## [Input for this task]
* * *
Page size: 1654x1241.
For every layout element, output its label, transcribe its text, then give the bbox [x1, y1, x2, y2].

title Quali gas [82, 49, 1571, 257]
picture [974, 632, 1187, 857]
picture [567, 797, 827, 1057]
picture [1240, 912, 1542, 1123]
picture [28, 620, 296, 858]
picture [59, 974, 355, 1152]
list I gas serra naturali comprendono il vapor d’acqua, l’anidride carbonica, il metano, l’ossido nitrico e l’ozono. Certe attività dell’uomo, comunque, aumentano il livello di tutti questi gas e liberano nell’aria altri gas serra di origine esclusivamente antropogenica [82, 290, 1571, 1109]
* * *
## [The request]
Copy all of the material above line for line, with no changes.

## [Exercise answer]
Page size: 1654x1241.
For every layout element, output its label, transcribe its text, then give the bbox [x1, y1, x2, y2].

title Quali gas [82, 49, 1571, 257]
picture [974, 632, 1187, 857]
picture [567, 797, 827, 1057]
picture [1240, 912, 1542, 1123]
picture [28, 620, 296, 858]
picture [59, 974, 355, 1152]
list I gas serra naturali comprendono il vapor d’acqua, l’anidride carbonica, il metano, l’ossido nitrico e l’ozono. Certe attività dell’uomo, comunque, aumentano il livello di tutti questi gas e liberano nell’aria altri gas serra di origine esclusivamente antropogenica [82, 290, 1571, 1109]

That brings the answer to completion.